- Provided text
Solar, Space, and Geomagnetic Weather, Part IV By Stephanie Osborn

Solar, Space, and Geomagnetic Weather, Part IV

By Stephanie Osborn

http://www.stephanie-osborn.com

“Interstellar Woman of Mystery”

Rocket Scientist and Novelist

 

“So what the heck are CMEs? I mean, what causes them? In detail this time, please!” you ask. (Or maybe you don’t. But chances are, SOMEONE reading this IS asking it.)

Okay.

Coronal Mass Ejections are gigantic explosions that occur, usually in the vicinity of particularly active sunspot groups (though not always). We’re still discovering what they are, how they occur, and why they do what they do. It seems to get into some complicated electromagnetic physics and something called “magnetic reconnection.”

magnetic-reconnection

 

Think about it like this. Suppose you have two bar magnets, lying near each other but, say, perpendicular to each other. Each has its own magnetic field, with field lines that go out from one pole and arc around to the other pole (remember our discussion of iron filings a couple weeks ago?), but now we’ve got them close enough that those magnetic fields interact. If you’ve ever played with magnets, you know that, if you hold those two suckers just right, you can make one “float” in mid-air, and even make it spin and gyrate. There’s a lotta expensive, executive-desktop toys based on this. Like this one:

https://www.youtube.com/watch?v=jd6Ltuz-rL4

The concept behind the toys is mostly “like repels,” but it gets a little more complex when the toys are MOVING. That means the magnets are moving relative to each other, and the magnetic field interaction gets way more complex to model.

Now suppose — just suppose — a field line broke away from its parent magnet and attached the opposite end to the other magnet? Now suppose a whole SEGMENT of field lines did that. Those bar magnets would start dancing a whirligig, and the magnetic field would go crazy.

Now suppose that the bar magnets are swirling plasma gases, and the field lines are running through more swirling plasma.

THAT is magnetic reconnection. The end result is that a whole bunch of energy gets transferred from the field into kinetic energy. This heats up the plasma AND accelerates it, and, at least on the surface of a star like our Sun, a titanic explosion is the result. A great big blob of plasma goes flying out into space, and that blob is a “coronal mass ejection,” because a big mass of the corona just got ejected from the Sun. (Imaginative name, huh?)

- Record extracts
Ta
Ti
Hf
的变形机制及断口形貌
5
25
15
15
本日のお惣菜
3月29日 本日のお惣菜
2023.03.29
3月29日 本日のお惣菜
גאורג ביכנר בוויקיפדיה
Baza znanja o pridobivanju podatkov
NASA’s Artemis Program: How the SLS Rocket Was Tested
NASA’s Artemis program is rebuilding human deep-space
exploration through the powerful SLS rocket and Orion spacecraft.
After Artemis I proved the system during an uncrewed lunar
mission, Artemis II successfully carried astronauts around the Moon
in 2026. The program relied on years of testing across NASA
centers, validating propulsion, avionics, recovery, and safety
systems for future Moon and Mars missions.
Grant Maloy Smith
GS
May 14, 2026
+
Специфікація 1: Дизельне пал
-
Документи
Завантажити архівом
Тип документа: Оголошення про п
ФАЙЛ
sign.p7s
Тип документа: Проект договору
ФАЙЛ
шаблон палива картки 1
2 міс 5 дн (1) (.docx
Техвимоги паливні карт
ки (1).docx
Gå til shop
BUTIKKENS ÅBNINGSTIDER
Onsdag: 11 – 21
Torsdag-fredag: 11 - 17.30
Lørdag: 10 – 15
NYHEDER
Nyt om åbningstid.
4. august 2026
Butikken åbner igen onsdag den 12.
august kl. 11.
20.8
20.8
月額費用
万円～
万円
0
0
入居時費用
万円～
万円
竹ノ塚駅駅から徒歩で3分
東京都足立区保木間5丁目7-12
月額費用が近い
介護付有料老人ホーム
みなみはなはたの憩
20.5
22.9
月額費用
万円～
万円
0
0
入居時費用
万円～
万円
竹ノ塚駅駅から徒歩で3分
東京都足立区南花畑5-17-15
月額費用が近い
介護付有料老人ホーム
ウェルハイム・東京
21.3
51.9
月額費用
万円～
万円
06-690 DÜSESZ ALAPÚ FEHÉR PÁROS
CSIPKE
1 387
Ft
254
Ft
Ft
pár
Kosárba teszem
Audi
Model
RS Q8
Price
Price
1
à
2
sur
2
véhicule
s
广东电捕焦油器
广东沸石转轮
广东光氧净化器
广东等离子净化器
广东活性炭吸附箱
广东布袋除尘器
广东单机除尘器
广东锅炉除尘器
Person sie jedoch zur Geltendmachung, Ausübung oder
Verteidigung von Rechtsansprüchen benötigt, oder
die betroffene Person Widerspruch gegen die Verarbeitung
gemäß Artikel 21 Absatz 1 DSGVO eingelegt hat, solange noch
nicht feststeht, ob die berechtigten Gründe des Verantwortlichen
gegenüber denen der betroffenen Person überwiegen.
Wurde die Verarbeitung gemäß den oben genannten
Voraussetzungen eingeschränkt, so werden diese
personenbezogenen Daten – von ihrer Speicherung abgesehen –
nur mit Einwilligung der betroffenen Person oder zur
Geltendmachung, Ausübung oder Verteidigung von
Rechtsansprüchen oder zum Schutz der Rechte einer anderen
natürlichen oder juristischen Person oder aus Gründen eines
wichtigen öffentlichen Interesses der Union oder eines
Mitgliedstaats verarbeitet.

- Set of tasks
1. From the coronal mass ejection article, quote the passage starting with "Now suppose —" and going on through "more swirling plasma.".
2. In the coronal mass ejection article, where do coronal mass ejections usually occur?

- Solved problems
1.
Now suppose — just suppose — a field line broke away from its parent magnet and attached the opposite end to the other magnet? Now suppose a whole SEGMENT of field lines did that. Those bar magnets would start dancing a whirligig, and the magnetic field would go crazy.

Now suppose that the bar magnets are swirling plasma gases, and the field lines are running through more swirling plasma.

2. They usually occur near particularly active sunspot groups, though not always.